Em qualquer um dos sistemas, há a constituição de um direito sobre a produção da economia. É esse direito que está em causa na discussão actual. Depois de estabelecido o direito, pode-se passar a discussão da forma como é exercido, ou seja o mecanismo exacto de pensões que se pretende. É neste contexto que surge a questão da equidade intrageracional – pessoas da mesma geração têm direito à mesma pensão independentemente do que descontaram? têm direito a pensões determinadas de acordo com o que descontaram? têm direito a pensões determinadas por regras legais na altura, mesmo que tenham sido abusadas no seu espirito mas não na sua formalidade?

Também surge a questão da equidade intergeracional – os direitos dos pensionistas de hoje se transferidos de igual modo para os pensionistas futuros significam que a parte da produção que fica para a geração trabalhadora futura será menor, muito menor. Acresce que se os direitos sobre a produção actual (as pensões pagas) forem sobretudo usadas em consumo, se estará a prejudicar a produção futura, por via de redução do investimento. Curiosamente, os números apresentados no relatório do banco de portugal divulgado ontem sugerem que não será esse o caso.

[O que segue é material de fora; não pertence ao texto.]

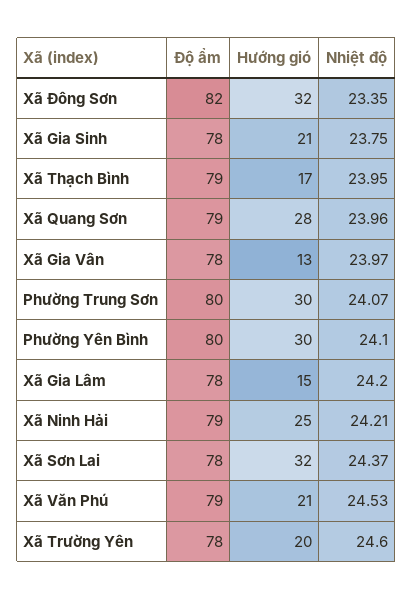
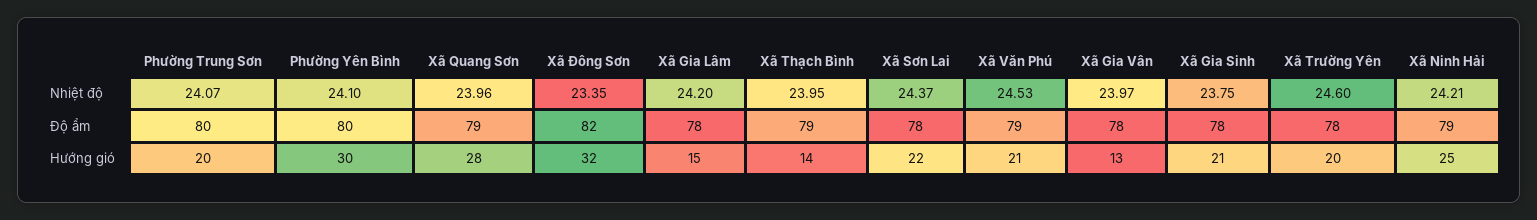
Hướng gió, Xã Thạch Bình: 17 -> 14
Hướng gió, Phường Trung Sơn: 30 -> 20
Hướng gió, Xã Sơn Lai: 32 -> 22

A resolução do problema da equidade intrageracional necessita de informação precisa sobre a relação entre descontos para o sistema de pensões e a pensão actual de cada pensionista. Sem essa informação, tudo o que se faça será por adivinhação (ou “achismo” nacional), seja bem ou mal intencionado, mais ou menos informado por situações particulares que se conheçam. Não se trata aqui de tributar para melhorar as contas públicas, e sim de uma decisão social sobre a equidade na distribuição do que é produzido entre pensionistas. A questão desta equidade intrageracional coloca-se quer o sistema seja de repartição ou de capitalização para o futuro.


1 Comentário

miopias

O Relatório do Banco de Portugal divulgado ontem (aqui) revela que a taxa de poupança aumentou no último ano e que os pensionistas são dos que mais poupam (p.125 do Relatório). E surgem logo alguns comentários de que esta informação poderia servir de argumento político para tributar mais os pensionistas, mas creio que é apenas e unicamente como alerta para o absurdo que seria tributar a poupança, e logo apenas a poupança de alguns. Esperemos que não se entre sequer nessa discussão, uma vez que esse é o tipo de erro fatal para a economia.

Por um lado, do ponto de vista macroeconómico, quer-se ter mais investimento privado. O financiamento desse investimento tem que ser feito preferencialmente a partir de poupanças privadas, e com mecanismos diversificados de fazer o encontro entre a poupança e o desejo de investir, ou seja, não ser sobretudo e quase apenas por intermediação bancária (depósito das poupanças, empréstimo dos bancos). Logo tributar a poupança é contrário a esse objectivo.

Por outro lado, do ponto de vista individual, o aumento da poupança privada em 2012, acima do que seria previsível com base nos elementos normais (ver o relatório do banco de portugal para mais detalhes), deveu-se muito provavelmente ao clima de incerteza gerada, as poupanças estão a ser feitas não por disponibilidade de rendimento e sim por precaução. Se essa poupança passar a ser tributada, seja por que via for, e aumentar impostos sobre os pensionistas é uma forma de tributar a poupança destes, então a reacção normal será passar essa poupança para consumo (que até pode ser de bens duradouros que possam ter papel similar) – se quanto mais se poupa mais se paga de imposto presente ou futuro, então poupar de forma visível perde interesse.

Mais do que tributação dos pensionistas, a discussão tem que ser colocada de outra forma. Tributar tem sempre um ar de penalização. Será preferível colocar a discussão num plano de justiça intergeracional e até mesmo de justiça intrageracional (mesmo entre os actuais pensionistas, pensões iguais podem ter correspondido a contribuições muito diferentes – a questão não será de legalidade, mas de equidade). Mas para fazer essa discussão é preciso muito mais informação. Não é da taxa de poupança dos pensionistas que se vai conseguir inferir algo sobre justiça intergeracional, e muito menos intrageracional.